“Yo no sé si yo pongo a pensar al país, pero creo que lo pongo a recordar”, dijo alguna vez Alfonso López Michelsen. Lo mismo, casualmente, pudo haber dicho Virginia Vallejo, quien, con sus intempestivas declaraciones, nos puso a recordar los tumultuosos (y ya lejanos) años ochenta. Los reporteros gráficos reblujaron sus archivos y encontraron a los protagonistas del pasado (y del presente) contoneándose en blanco y negro con una dama cuya compañía marcó, en su momento, la frontera entre lo in y lo out. Entre la visibilidad y el anonimato. Entre el poder y la subordinación. Por ello, quizás, el gran rufián de aquellos tiempos se había enamorado de ella. Porque era un pasaporte seguro para ingresar a los círculos de poder. El equivalente sociológico a la codiciada acción del Club Unión (ya desaparecido como tantas cosas de entonces).
Pero volvamos a los ochenta. “La década incógnita”, escribió la revista Semana con ánimo especulativo. Quizás persistan, sobre aquellos años aciagos, algunas preguntas sin respuesta, muchos detalles desconocidos, varios negocios sin esclarecer (la mafia, bien lo sabemos, nunca lleva bien sus cuentas), pero la historia de los años ochenta no tiene nada de incógnita. Puede resumirse en una sola frase: la colusión del poder económico de la mafia (creciente desde mediados de los setenta) con el poder político de los partidos tradicionales (decreciente desde la misma época). Una colusión que comenzó con los coqueteos populistas de Escobar y terminó con la infiltración de la Asamblea Constituyente.
Muchos han interpretado la historia de los años ochenta como una muestra fehaciente de nuestros males sociales. Los juicios sociológicos abundan por todas partes: la corrupción de la clase política, la amoralidad de la dirigencia colombiana, la permisividad de la sociedad entera, etc. Los juicios sugieren una sociedad predispuesta, inmunológicamente debilitada, que sucumbió fácilmente ante el virus del narcotráfico. Una sociedad no sólo infiltrada por la mafia, sino entregada, vendida al mejor postor. Virginia Vallejo, sugieren los jueces sociológicos, no fue tanto un testigo excepcional como un símbolo perfecto de nuestras falencias morales. De la corrupción de una sociedad que decidió mayoritariamente subastar sus valores.
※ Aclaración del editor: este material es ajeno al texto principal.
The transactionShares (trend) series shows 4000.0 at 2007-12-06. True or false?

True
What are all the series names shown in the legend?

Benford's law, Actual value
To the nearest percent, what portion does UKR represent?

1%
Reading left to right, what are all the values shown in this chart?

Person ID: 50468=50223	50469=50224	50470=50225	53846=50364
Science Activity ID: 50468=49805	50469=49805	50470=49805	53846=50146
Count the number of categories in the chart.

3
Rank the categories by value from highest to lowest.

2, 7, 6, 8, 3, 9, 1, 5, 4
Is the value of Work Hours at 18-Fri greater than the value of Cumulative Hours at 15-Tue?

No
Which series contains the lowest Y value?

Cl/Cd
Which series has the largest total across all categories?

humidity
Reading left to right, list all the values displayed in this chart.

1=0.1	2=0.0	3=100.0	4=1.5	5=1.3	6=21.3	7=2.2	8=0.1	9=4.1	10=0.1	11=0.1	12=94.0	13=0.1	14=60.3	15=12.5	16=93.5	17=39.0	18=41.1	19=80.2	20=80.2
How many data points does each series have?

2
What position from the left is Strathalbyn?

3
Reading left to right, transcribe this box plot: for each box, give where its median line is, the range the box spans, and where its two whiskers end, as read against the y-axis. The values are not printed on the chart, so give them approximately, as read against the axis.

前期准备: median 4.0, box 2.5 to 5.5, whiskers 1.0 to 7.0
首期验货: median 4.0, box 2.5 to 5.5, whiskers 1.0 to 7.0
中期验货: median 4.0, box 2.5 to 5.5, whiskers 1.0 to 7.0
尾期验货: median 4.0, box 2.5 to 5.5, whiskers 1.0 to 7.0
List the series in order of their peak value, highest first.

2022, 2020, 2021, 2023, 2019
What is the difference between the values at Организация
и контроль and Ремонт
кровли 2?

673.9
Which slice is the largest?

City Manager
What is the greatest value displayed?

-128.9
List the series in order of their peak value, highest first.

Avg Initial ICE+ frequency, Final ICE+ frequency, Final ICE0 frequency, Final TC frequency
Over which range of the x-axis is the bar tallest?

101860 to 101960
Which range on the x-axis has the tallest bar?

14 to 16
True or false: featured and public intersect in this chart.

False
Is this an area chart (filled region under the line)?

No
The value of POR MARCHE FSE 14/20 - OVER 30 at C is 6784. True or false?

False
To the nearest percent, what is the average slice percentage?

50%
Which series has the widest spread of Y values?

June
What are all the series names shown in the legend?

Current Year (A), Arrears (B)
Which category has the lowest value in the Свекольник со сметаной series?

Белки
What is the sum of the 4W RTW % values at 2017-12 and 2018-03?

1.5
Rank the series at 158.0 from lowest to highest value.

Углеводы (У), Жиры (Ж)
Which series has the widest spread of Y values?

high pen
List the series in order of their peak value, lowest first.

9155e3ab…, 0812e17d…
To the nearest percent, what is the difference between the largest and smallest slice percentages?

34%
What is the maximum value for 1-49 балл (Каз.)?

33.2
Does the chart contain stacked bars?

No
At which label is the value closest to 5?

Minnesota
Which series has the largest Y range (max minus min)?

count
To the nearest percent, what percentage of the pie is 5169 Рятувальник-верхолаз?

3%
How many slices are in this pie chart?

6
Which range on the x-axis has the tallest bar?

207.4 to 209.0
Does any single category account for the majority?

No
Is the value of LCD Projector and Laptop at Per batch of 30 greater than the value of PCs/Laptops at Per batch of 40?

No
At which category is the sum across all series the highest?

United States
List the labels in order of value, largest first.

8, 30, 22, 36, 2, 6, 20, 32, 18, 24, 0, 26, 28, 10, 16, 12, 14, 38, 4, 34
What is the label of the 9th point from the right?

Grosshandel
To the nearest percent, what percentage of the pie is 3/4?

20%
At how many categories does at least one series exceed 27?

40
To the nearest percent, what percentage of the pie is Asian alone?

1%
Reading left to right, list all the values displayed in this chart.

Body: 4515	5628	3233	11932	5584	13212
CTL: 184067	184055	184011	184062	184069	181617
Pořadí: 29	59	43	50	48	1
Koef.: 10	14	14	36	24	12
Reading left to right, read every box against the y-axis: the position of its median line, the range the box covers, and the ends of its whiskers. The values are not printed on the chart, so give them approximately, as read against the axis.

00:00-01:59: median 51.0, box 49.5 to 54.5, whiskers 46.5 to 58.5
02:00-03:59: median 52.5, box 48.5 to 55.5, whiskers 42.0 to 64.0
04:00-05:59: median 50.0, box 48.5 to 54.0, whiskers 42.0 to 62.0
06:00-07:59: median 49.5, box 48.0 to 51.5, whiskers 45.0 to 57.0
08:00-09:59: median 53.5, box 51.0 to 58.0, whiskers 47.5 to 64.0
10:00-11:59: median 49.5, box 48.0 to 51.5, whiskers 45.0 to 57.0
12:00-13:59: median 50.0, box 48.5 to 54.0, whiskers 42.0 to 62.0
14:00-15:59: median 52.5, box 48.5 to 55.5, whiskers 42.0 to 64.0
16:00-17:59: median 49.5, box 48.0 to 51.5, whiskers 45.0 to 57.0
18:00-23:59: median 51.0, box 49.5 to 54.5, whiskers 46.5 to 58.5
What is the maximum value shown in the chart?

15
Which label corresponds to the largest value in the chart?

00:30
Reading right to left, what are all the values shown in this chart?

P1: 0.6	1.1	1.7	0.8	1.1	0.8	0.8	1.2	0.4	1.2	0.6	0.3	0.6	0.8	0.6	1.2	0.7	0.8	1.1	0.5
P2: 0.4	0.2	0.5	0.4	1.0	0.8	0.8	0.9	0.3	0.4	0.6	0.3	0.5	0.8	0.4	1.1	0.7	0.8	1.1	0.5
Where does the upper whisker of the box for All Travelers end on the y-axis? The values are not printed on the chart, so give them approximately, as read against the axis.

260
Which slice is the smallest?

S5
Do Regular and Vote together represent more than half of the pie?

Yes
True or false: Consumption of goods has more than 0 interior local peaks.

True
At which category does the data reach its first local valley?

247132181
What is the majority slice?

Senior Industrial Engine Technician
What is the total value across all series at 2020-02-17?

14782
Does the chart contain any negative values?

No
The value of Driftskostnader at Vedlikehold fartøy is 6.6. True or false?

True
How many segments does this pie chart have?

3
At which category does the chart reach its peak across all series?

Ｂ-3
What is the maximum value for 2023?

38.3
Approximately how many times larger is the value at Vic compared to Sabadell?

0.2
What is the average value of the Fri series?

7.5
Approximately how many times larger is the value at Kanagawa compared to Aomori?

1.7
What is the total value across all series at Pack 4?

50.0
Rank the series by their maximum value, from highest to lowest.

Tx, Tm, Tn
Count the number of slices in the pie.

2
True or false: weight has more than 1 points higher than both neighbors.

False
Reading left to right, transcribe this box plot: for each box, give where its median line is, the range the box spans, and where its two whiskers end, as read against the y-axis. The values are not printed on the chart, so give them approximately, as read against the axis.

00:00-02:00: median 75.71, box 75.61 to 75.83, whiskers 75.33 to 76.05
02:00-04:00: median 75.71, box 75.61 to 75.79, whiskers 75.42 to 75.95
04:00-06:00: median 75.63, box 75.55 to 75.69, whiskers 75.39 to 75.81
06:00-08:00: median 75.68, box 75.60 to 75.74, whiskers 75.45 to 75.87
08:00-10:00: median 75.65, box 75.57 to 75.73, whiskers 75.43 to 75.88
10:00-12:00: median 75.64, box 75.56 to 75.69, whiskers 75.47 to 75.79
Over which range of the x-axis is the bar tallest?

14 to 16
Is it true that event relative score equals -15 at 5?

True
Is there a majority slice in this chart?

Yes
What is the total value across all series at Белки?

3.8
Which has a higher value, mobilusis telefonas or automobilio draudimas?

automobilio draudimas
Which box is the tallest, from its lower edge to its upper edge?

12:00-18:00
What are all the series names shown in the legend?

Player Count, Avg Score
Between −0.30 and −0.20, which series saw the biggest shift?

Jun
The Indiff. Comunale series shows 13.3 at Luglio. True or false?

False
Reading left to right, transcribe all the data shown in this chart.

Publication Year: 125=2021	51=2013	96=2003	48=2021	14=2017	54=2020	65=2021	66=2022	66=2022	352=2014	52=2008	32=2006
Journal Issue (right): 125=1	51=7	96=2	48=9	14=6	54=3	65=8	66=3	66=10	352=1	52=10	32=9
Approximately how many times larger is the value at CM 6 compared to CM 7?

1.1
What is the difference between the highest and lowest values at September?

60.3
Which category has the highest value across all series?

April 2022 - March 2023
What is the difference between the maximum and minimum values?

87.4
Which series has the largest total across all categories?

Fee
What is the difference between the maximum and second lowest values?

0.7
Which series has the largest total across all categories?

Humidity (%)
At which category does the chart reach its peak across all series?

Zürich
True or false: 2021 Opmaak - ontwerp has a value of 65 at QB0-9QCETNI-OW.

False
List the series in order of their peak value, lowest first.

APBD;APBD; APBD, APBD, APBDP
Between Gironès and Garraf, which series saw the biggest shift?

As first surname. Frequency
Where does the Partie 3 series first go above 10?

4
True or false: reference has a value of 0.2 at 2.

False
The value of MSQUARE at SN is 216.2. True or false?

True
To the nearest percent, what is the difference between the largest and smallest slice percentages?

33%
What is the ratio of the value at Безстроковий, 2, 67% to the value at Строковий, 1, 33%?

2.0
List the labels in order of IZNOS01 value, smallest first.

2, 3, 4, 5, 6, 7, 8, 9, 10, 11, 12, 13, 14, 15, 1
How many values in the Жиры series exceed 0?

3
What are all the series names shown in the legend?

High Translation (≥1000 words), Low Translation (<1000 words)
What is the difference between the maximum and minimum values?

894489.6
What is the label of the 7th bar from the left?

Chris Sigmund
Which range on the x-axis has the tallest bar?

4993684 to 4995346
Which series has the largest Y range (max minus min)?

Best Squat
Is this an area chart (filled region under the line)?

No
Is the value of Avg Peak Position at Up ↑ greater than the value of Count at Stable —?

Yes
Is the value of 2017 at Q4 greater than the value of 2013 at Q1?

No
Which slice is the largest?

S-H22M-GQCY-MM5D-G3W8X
Ante tanta lógica culposa, incumbe, creo yo, moderar los juicios sociológicos. O procurar una interpretación más realista y menos moralista de nuestra historia. O aceptar que no existen (no pueden existir) vacunas sociológicas contra el virus corruptor del tráfico de drogas. O admitir que la historia de los años ochenta fue más una tragedia que una fábula aleccionadora. Los héroes merecen nuestro encomio, y los villanos, nuestro desprecio. Pero las moralejas son tan inútiles, como inevitable fue la colusión entre la política y el narcotráfico. Y como inevitable sigue siendo la influencia maldita del narcotráfico.
La historia de los años ochenta podría servir incluso para enfatizar nuestra reciedumbre social. Un punto ya hecho por la historiadora Patricia Londoño con respecto al caso antioqueño. “Lo sorprendente es que la sociedad antioqueña, luego de encarar por más de una década la amenaza del tráfico de drogas…, haya mostrado semejante grado de resistencia e incluso la capacidad de recuperación exhibida en los últimos tiempos por algunos sectores económicos, políticos, sociales y culturales”. Tan grande fue el embate que la recuperación, parcial o incompleta o incipiente, no habría sido posible sin la existencia de ciertos niveles de capital social. Parafraseando a Faulkner, no podemos decir que prevalecimos. Pero sobrevivimos los años ochenta. Y eso ya es mucho cuento.